A HUGE CONGRATULATIONS to Aaron and Mellissa Kelly. Aaron's Am 2nd with Booster leaves him needing 1 more point for his AFC. The Am 3rd with Josh is Aaron's first AA placement with him. Josh was a hunt test dog owned by Aaron's father, Dwayne. When Dwayne passed away, Aaron inherited Josh and has done a wonderful job with him. Both dogs have been totally amateur trained and handled by Aaron and Melissa.

Pete


----------



## Paul Rainbolt (Sep 8, 2003)

Congratulations! Arron and Mellissa


----------



## Shayne Mehringer (Jan 3, 2003)

What a great weekend!!!

The Boogie puppy had lastserieslastbirditis in the derby, but ran a great trial. John and Susanne Caire put on a top notch derby. Straight forward stuff.... it was good to see that. I heard the Qual was really good as well.
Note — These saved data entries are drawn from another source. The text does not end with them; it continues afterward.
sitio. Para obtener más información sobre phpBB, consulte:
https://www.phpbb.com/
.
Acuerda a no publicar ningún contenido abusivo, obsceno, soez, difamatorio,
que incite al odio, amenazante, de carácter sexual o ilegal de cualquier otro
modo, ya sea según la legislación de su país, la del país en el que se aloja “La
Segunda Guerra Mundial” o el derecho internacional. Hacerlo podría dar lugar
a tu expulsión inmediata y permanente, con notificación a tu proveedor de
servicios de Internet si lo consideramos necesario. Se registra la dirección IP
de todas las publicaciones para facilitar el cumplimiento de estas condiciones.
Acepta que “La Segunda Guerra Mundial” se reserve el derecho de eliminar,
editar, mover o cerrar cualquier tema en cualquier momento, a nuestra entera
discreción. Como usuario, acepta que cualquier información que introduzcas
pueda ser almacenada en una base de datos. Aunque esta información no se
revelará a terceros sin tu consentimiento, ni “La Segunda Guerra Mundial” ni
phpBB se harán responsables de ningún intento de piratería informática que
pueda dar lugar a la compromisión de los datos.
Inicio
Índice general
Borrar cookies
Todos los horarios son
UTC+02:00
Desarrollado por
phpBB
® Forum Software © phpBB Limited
Kudos to them.

Big congrats to Frank for getting a piece of both big dog stakes!

Major props to Aaron Kelly for 2 more points towards Booster's AFC (i think he only needs 2 more now) and for JOSH getting a piece of the AM as well.

Also congrats to Rosenblum and Norman. He's rackin up those points!!

SM


----------



## rufsea (Jan 4, 2003)

Congratulations to Bill Bowen, Danny Farmer and Ryan Brasseaux on the Open win with Ruf Sea's Angus!!!!!

That gives Gus his FC - the last two trials he ran, he has won. Great Job guys.



I miss that dog regards,
Ken Erikson (rufsea)


----------